The insulation from international tumult the Arctic cooperation has enjoyed thus far may be eroding. Russia’s annexation of Crimea, linked to the Power of Siberia pipeline by precipitating the international sanctions which served as a catalyst to signing the deal, has become an important enough threat to influence Arctic policy. In protest of Russia’s supposed revanchism, the Canadian Chair of the Arctic Council refused to attend an Arctic Council meeting in Moscow. The Canadian government saw this action as building on other penalties, like sanctions and travel bans, it had already imposed on Russia. While well-intentioned, Canada’s policy of including the Arctic in its attempts to isolate Russia may have unintended consequences, particularly in light of Russia’s ongoing military expansion there.

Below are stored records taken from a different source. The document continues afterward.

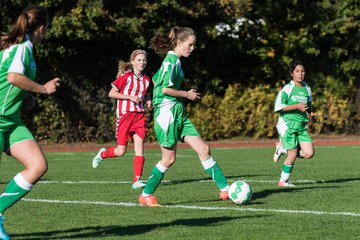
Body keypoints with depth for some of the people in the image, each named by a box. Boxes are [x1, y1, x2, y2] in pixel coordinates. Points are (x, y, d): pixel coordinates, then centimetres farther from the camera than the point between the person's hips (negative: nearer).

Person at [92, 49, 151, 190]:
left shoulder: (146, 79, 10)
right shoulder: (125, 76, -7)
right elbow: (111, 93, -7)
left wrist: (148, 100, 6)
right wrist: (130, 97, -15)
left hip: (139, 115, 4)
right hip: (125, 114, -4)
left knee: (139, 148, -8)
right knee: (121, 151, -1)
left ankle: (137, 180, -8)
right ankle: (102, 154, 31)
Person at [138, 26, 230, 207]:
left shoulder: (173, 60, 16)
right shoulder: (171, 60, -13)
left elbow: (156, 81, 25)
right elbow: (165, 88, -23)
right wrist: (187, 94, -9)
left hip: (178, 112, 10)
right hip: (167, 111, -10)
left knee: (203, 150, 4)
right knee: (169, 158, -3)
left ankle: (225, 189, 5)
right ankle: (146, 195, 10)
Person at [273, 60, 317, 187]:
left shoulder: (306, 88, 12)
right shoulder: (287, 88, -7)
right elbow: (278, 107, -11)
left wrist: (311, 114, 9)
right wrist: (297, 106, -17)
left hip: (302, 126, 6)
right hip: (288, 124, -6)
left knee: (309, 153, -8)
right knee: (293, 155, -9)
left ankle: (283, 148, 15)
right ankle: (283, 181, 10)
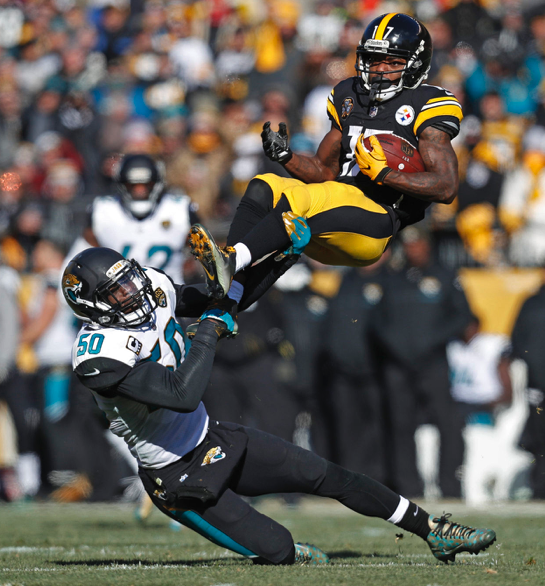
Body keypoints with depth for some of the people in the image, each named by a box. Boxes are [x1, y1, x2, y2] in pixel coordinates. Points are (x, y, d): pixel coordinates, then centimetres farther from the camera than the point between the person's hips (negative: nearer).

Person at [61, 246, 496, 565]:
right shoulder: (100, 356, -28)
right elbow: (183, 394, -35)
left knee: (328, 476, 4)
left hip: (213, 440, 8)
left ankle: (434, 531, 14)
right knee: (279, 550, -17)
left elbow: (200, 298, 17)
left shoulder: (151, 292, -3)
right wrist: (211, 329, -25)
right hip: (179, 477, -8)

Russia has been increasing its military capacity in the Arctic for several years now. On December 1, 2015, Russia’s Arctic Command Headquarters became operational, one of the most visible signs of Russia’s “plan to form a combined arms group and construct a unified network of military facilities in the country’s Arctic territories, by hosting troops, advanced warships, and aircraft to strengthen the protection of its northern borders.” This can be seen as a fulfillment of Russia’s 2009 Russian Arctic Strategy until 2020. This strategy emphasized the national security dimensions of Russia’s Arctic policies, with a discussion of the need to militarily protect Russian interests. In addition, Russian President Vladimir Putin has explicitly stated that any Russian military buildup in the Arctic is a result of US submarines already present in the Arctic. This has begun to trouble Russia’s Arctic neighbors and is rightfully seen as “a direct challenge to the longstanding consensus that the Arctic should be kept free of military rivalry.”.

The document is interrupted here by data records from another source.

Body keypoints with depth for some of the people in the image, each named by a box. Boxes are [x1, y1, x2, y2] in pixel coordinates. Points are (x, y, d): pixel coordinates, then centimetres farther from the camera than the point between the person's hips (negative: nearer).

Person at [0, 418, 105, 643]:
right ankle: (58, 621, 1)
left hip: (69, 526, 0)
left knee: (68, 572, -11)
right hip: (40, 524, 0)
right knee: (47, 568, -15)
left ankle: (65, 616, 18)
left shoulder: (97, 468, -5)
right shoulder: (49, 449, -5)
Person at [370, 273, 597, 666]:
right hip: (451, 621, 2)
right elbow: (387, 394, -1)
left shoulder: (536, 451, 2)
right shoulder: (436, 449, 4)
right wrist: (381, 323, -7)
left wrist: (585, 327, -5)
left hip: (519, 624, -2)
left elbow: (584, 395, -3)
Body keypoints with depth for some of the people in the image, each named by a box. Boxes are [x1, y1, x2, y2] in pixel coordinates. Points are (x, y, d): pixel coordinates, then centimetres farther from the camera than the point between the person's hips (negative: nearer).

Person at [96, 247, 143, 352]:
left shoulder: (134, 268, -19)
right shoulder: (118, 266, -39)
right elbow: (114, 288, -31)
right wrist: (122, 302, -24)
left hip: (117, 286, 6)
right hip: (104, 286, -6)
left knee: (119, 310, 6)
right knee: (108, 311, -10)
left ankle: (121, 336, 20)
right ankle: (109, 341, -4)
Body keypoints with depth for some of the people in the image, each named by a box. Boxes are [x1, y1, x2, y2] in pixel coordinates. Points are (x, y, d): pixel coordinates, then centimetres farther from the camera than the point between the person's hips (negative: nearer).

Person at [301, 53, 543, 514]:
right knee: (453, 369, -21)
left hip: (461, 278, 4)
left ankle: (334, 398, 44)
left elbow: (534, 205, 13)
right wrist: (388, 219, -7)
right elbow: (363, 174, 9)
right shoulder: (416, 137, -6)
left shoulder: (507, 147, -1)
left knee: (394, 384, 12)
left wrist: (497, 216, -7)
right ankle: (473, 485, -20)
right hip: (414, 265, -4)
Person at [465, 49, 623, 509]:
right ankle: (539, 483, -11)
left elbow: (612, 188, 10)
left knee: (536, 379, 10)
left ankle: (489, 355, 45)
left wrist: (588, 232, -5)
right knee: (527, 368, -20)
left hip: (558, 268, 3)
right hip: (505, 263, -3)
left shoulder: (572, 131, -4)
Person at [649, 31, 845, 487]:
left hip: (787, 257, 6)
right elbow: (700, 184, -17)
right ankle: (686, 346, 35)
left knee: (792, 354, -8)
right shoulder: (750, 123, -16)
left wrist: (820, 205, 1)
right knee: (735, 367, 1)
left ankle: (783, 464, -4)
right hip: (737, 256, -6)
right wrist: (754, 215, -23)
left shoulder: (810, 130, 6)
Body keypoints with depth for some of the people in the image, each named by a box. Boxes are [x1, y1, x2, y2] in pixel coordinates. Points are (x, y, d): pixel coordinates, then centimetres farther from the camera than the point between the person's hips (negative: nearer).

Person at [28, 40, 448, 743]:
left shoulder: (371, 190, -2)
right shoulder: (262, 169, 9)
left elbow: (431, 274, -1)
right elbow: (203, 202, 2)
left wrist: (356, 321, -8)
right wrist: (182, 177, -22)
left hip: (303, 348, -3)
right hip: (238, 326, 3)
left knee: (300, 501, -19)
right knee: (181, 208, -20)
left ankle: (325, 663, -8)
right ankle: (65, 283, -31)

Such challenges amid Western fears of Russian expansionism and heightened tensions do not bode well for future efforts to mitigate or avoid crisis in the Arctic. Recent backtracking notwithstanding, Canada’s decision to link Arctic cooperation with its wider foreign policy has set a precedent in which other states may choose to prioritize contentious foreign policy over the previously pristine Arctic cooperation. Likewise, Russia’s military buildup violates one of the fundamental tenets of Arctic engagement, that of keeping it free from military competition. In light of these developments, the potential for conflict over the Power of Siberia pipeline, arising from the geopolitics of climate change, energy scarcity, and divergent strategic positions, should become much more likely.

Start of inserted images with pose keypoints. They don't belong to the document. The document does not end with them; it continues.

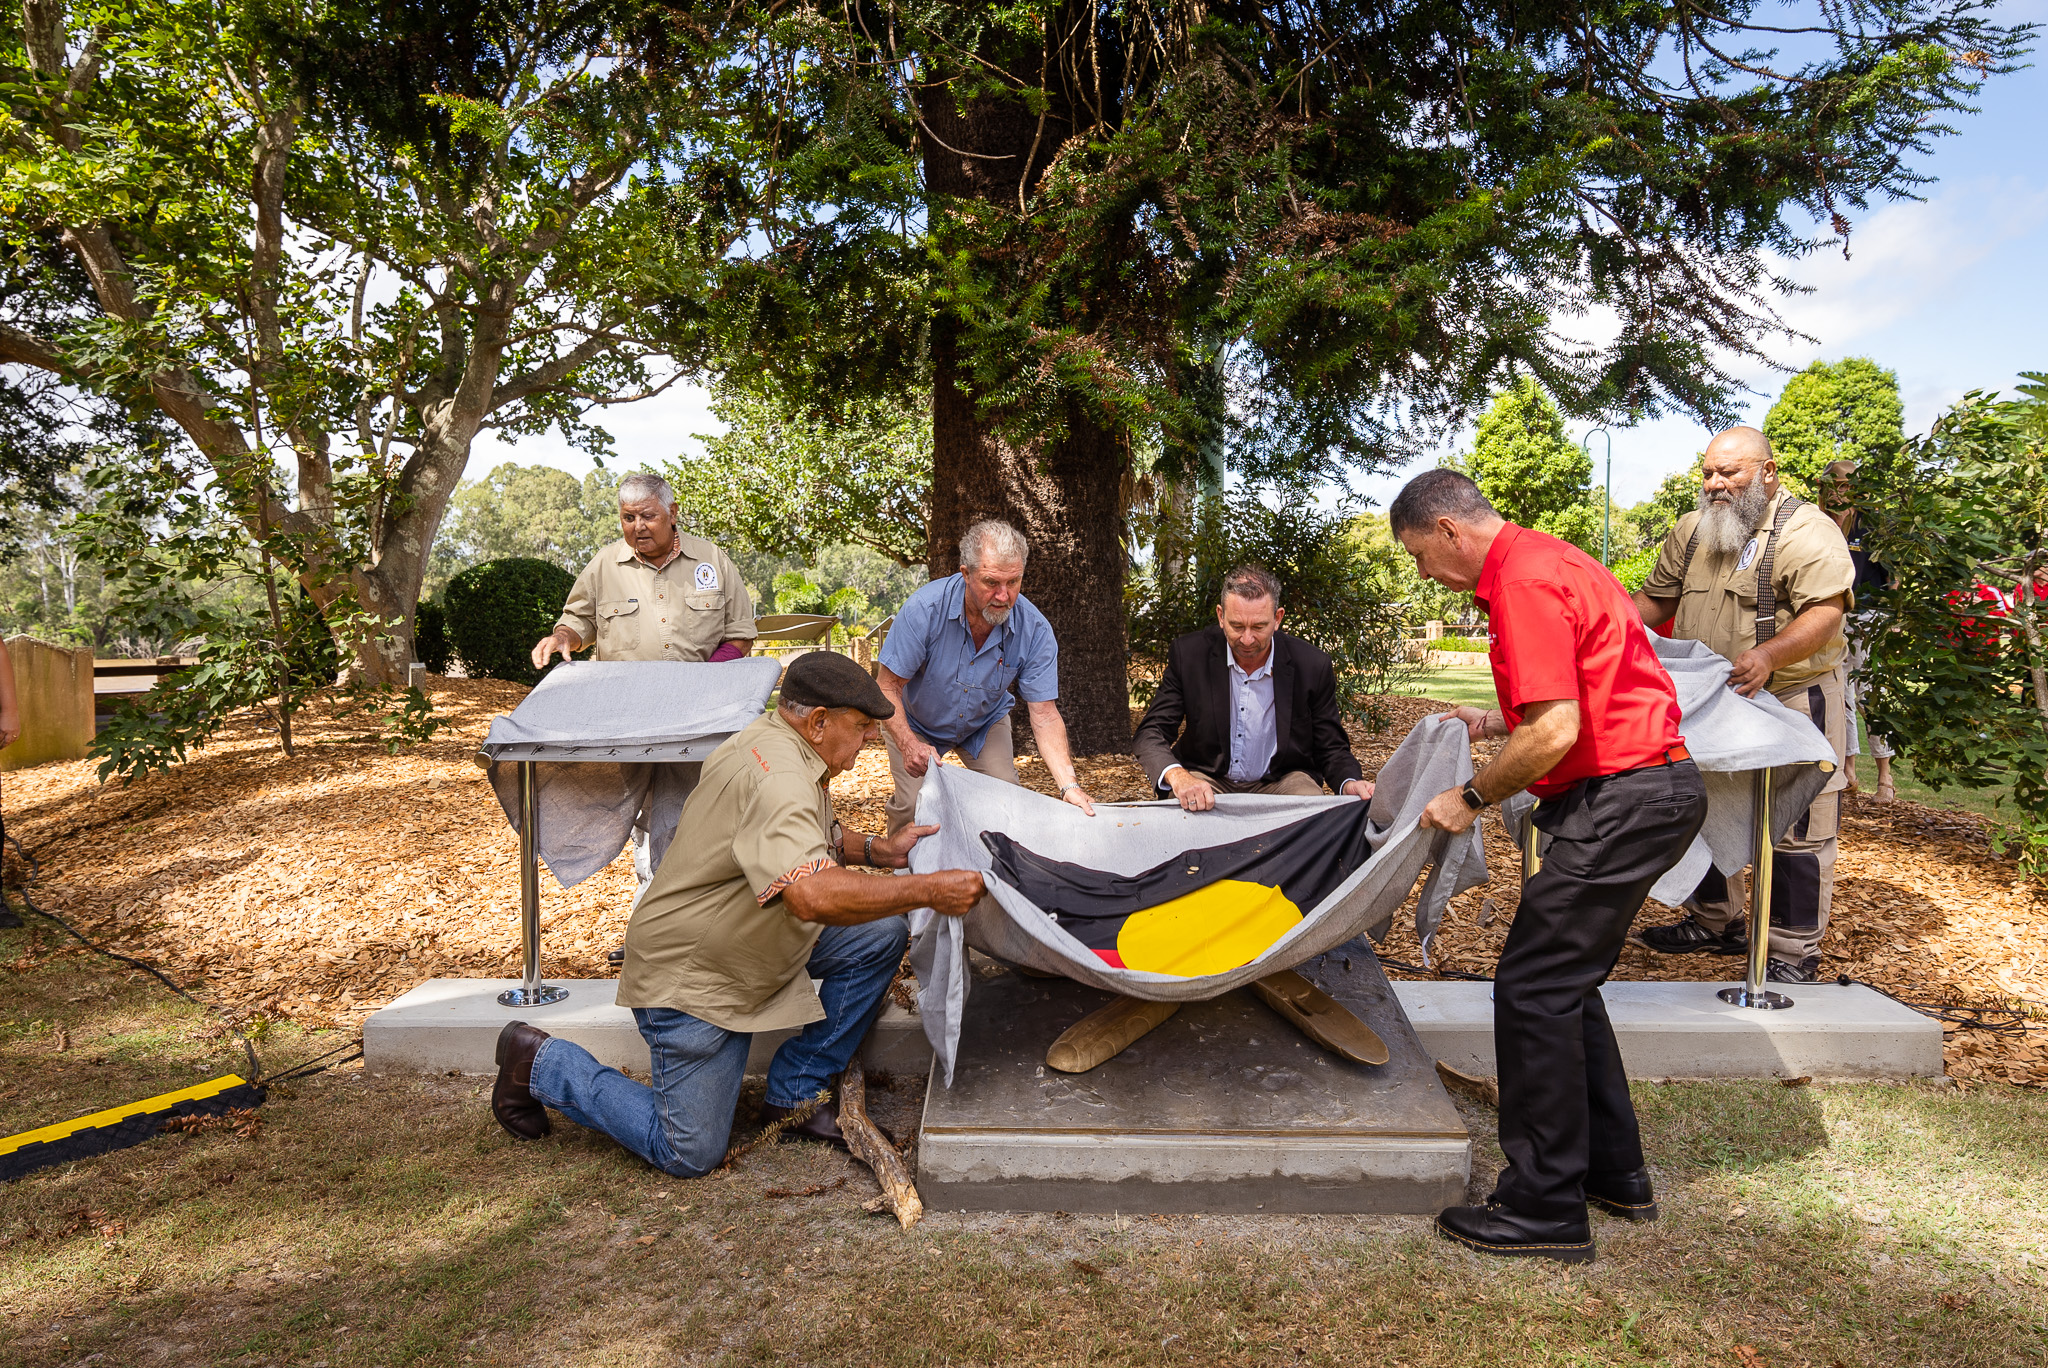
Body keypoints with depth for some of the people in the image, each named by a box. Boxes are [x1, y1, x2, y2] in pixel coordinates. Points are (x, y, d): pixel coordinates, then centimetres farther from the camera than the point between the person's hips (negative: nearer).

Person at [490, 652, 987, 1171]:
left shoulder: (785, 746, 2)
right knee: (691, 1156, -1)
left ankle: (794, 1094, 7)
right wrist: (927, 890, -38)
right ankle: (541, 1062, 15)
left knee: (881, 935, -4)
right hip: (690, 973, -10)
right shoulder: (776, 775, -30)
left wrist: (878, 850, 1)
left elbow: (815, 842, 20)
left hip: (752, 939, 10)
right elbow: (813, 895, -46)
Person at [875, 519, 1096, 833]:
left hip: (985, 724, 2)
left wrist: (1069, 785, -36)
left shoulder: (1035, 630, -26)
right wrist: (908, 744, -41)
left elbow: (1044, 714, -24)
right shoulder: (924, 609, -32)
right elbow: (887, 685, -25)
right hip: (916, 724, -2)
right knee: (913, 805, -17)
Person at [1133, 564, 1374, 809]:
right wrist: (1178, 776, -32)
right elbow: (1152, 733, -10)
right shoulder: (1189, 654, -9)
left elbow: (1331, 749, 2)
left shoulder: (1313, 666, -8)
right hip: (1208, 779, -2)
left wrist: (1349, 783, -21)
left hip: (1280, 780, 2)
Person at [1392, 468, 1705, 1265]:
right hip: (1653, 786, 11)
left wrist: (1473, 797, -12)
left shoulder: (1525, 580, -17)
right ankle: (1613, 1173, 28)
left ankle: (1545, 1208, 3)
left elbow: (1554, 732, -24)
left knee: (1534, 987, -6)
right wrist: (1493, 722, 20)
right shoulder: (1538, 562, 17)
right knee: (1565, 982, 18)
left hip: (1623, 798, -11)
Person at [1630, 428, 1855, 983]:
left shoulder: (1806, 530, -13)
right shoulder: (1692, 530, 9)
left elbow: (1825, 612, -24)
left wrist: (1770, 654, -40)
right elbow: (1656, 597, 16)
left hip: (1791, 702, -7)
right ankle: (1714, 923, 34)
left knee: (1794, 831, -1)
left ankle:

The Power of Siberia pipeline poses the potential for conflict due to the unique forces shaping its place in world affairs. As such, careful and effective policy is necessary to avoid such an undesirable outcome. International cooperation in the Arctic provides the most appropriate policy issue to explore these potentialities. Arctic policy has a reputation for cooperation even in the face of political adversity. For the majority of its existence the Arctic Council, along with related Arctic bodies, have served as valuable arenas for engagement and conflict resolution. However, recent developments give cause for concern that the Arctic may prove as contentious and competitive as other human endeavors. In total, while Arctic policy offers much in the way of useful means to arbitrate disputes and manage conflicts, there is growing evidence that it will succumb to the tendency toward competition and conflict. Thus, the melting ice may one day reveal new grounds for war.